● Information supplied:

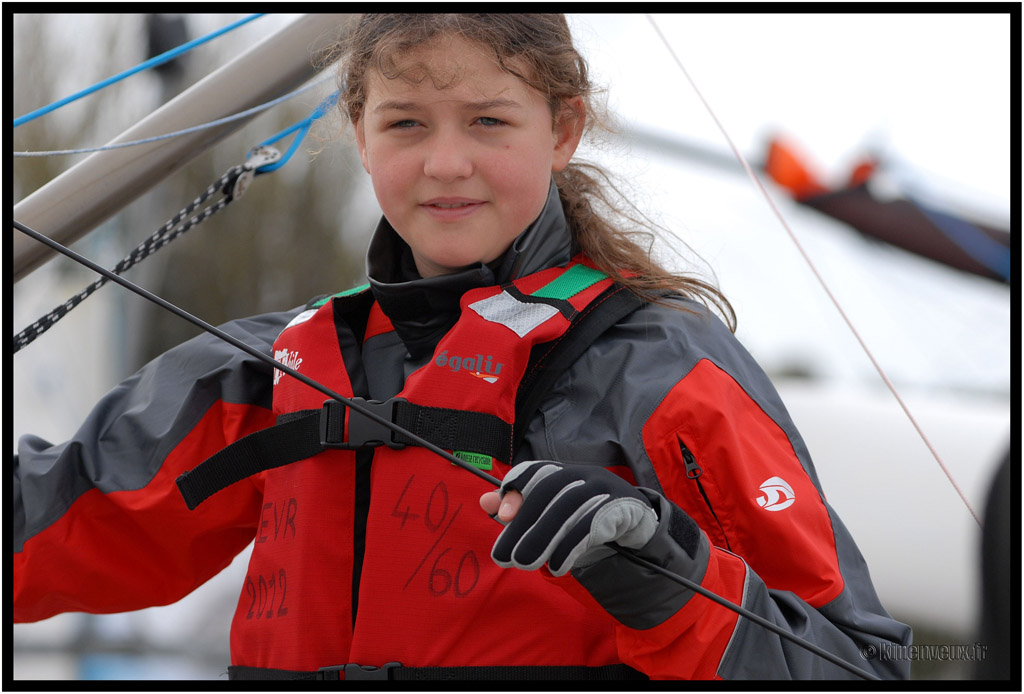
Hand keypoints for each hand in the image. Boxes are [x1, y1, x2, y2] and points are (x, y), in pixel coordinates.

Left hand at [481, 461, 658, 575]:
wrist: (636, 525)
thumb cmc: (585, 520)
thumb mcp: (550, 516)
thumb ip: (519, 509)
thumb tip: (485, 502)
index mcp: (564, 472)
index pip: (536, 471)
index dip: (517, 488)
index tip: (501, 515)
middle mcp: (583, 474)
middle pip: (550, 492)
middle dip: (524, 524)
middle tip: (503, 556)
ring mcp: (604, 488)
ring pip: (569, 509)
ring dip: (543, 538)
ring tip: (524, 563)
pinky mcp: (621, 508)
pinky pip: (592, 525)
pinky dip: (570, 547)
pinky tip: (556, 565)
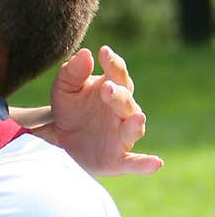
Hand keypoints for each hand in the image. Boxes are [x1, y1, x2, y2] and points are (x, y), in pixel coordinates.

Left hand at [48, 45, 162, 176]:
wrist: (59, 140)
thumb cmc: (69, 108)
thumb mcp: (64, 88)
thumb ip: (72, 71)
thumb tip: (85, 54)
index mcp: (111, 87)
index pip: (117, 73)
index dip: (112, 63)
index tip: (103, 52)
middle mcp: (122, 111)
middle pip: (126, 100)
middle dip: (118, 95)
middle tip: (106, 87)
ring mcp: (122, 135)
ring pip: (133, 128)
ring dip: (135, 123)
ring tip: (138, 117)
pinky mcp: (118, 159)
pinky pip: (134, 162)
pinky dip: (145, 164)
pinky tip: (156, 163)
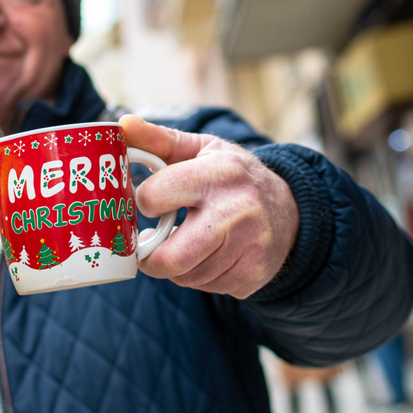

● Required work:
Across the entries above, how many lines include the word "hand"? Give only the number.

● Answer to the exercise:
4